WHAT THE TASK ASKS
Could you transcribe, word for word, everything from "Gingrich has exactly" down to "over her house." in the post below about Newt Gingrich's national security speech?

DOCUMENT EXCERPT
"""

DISGRACED FORMER HOUSE SPEAKER PRETENDS TO HAVE CREDIBILITY…. Oh good, Newt is still talking. (thanks to reader D.F. for the tip)

Newt Gingrich will deliver a major national security address at the conservative American Enterprise Institute on Thursday in which he will reprimand the Obama administration’s “willful blindness” to the threat of extremist Islam.

The speech — a direct challenge to the president’s foreign policy judgment at a venue that’s become an important stopover for Republican luminaries — is the latest sign that Gingrich is serious about a potential White House bid in 2012. […]

Never one to shy away from his somewhat professorial reputation, Gingrich plans to draw on “the lessons of Camus and Orwell” to explain “the dangers of a wartime government that uses language and misleading labels to obscure reality.”

Of course, Gingrich, a pseudo-intellectual crackpot, only has a “somewhat professorial reputation” among those who neglect to listen to what he has to say. This is, after all, the same Gingrich who insisted on national television recently that it was acceptable to Mirandize shoe-bomber Richard Reid because he was “an American citizen.” (In our reality, Reid is a British citizen of Jamaican descent.)

In light of the speech, Greg Sargent noted, “Newt Gingrich is set to duke it out with Sarah Palin and Mitt Romney for the title of leading GOP voice on national security.”

I think that’s right, but I also think it’s an indictment of sorts. As potential GOP presidential candidates eye 2012, the leading Republican voices on national security are Gingrich, Palin, and Romney? Isn’t that rather humiliating for a party that used to lead on these issues?

Gingrich has exactly zero experience on foreign policy, military affairs, and national security. Romney recently tried to pretend to understand these issues, and was utterly humiliated. Palin has said publicly she thinks she understands foreign policy because Vladimir Putin flew over her house.

"""

COLLECTED DATA

"""

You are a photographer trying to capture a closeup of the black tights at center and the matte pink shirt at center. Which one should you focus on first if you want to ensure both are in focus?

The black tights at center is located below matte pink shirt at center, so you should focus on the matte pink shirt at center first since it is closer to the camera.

"""

CORRECT OUTPUT
Gingrich has exactly zero experience on foreign policy, military affairs, and national security. Romney recently tried to pretend to understand these issues, and was utterly humiliated. Palin has said publicly she thinks she understands foreign policy because Vladimir Putin flew over her house.